Martina hat wirklich die Worte verloren. Wie soll das denn weitergehen? Es schien ja kein Ende zu nehmen.
"Elena, ich glaube, du hast genug getrunken. Sollen wir jetzt nicht nach Hause gehen?" hat Martina vorgeschlagen.
Wenn Elena betrunken war, war sie wirklich schwer zu händeln. Ob es ihr ständiges Geplapper oder ihre rebellische Art war, Martina hat jetzt verstanden, wie sich Alejandro fühlen musste, wenn er versucht hat, seine jüngere Schwester zu kontrollieren, denn Elena konnte ganz schön anstrengend sein.
"Mach das nicht! Martina, hilf mir, den heißen Typen von vorhin zu finden und seine Kontaktinfo für mich zu besorgen, bitte?" hat Elena gesagt. "Du bist kurz davor, die Liebe zu finden, und ich bin immer noch Single! Wie kann ich denn meine zukünftigen Kinder im Wettlauf des Lebens verlieren, während ich immer noch Single bin?"
Martina hat geseufzt: "Wovon redest du denn, Elena? Ich lasse dich so nicht mehr trinken!"

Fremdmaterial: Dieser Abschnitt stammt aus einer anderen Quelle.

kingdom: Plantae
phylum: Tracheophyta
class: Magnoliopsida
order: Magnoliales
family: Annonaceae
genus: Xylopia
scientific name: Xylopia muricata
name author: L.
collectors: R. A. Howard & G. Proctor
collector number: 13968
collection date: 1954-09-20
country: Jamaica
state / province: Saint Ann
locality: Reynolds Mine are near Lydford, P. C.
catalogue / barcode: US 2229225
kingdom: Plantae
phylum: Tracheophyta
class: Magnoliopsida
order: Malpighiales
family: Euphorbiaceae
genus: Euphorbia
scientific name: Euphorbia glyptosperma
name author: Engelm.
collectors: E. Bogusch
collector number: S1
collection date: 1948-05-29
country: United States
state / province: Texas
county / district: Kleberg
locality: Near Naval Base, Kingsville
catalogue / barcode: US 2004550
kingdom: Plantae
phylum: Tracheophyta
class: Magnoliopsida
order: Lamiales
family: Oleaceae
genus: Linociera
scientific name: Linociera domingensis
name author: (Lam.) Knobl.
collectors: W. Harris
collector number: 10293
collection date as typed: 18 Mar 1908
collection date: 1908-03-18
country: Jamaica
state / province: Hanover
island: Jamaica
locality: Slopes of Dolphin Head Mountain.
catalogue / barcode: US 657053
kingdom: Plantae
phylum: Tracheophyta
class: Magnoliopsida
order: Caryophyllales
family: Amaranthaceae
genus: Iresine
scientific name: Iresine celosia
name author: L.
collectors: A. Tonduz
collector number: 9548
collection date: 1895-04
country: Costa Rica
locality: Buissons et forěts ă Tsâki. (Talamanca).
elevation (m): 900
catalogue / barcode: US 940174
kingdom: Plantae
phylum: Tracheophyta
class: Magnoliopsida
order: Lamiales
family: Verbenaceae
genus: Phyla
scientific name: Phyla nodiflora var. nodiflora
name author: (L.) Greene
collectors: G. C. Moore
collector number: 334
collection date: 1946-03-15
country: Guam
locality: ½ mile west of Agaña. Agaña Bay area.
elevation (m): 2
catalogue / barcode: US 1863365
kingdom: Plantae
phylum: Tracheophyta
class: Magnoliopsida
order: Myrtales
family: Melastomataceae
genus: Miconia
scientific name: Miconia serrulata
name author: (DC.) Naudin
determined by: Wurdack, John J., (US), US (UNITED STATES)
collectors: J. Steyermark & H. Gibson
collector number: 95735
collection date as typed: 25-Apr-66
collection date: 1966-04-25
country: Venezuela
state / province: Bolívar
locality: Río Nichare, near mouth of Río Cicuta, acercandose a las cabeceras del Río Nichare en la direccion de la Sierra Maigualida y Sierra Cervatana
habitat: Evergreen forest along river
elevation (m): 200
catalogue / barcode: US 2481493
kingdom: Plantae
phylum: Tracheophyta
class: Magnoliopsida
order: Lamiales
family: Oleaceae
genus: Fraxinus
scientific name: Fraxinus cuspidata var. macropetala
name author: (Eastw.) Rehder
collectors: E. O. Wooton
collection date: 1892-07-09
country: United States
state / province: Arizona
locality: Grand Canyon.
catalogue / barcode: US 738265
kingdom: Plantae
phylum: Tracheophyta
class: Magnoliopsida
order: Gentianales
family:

Martina hatte jetzt genug und hat Leslie einen Blick zugeworfen und gesagt: "Könntest du sie bitte ins Auto tragen? Ich schaff's ja nicht, sie alleine zu bewegen."
Leslie hat genickt, ist sofort aufgestanden und hat sich darauf vorbereitet, Elena auf dem Rücken rauszutragen, um zu gehen.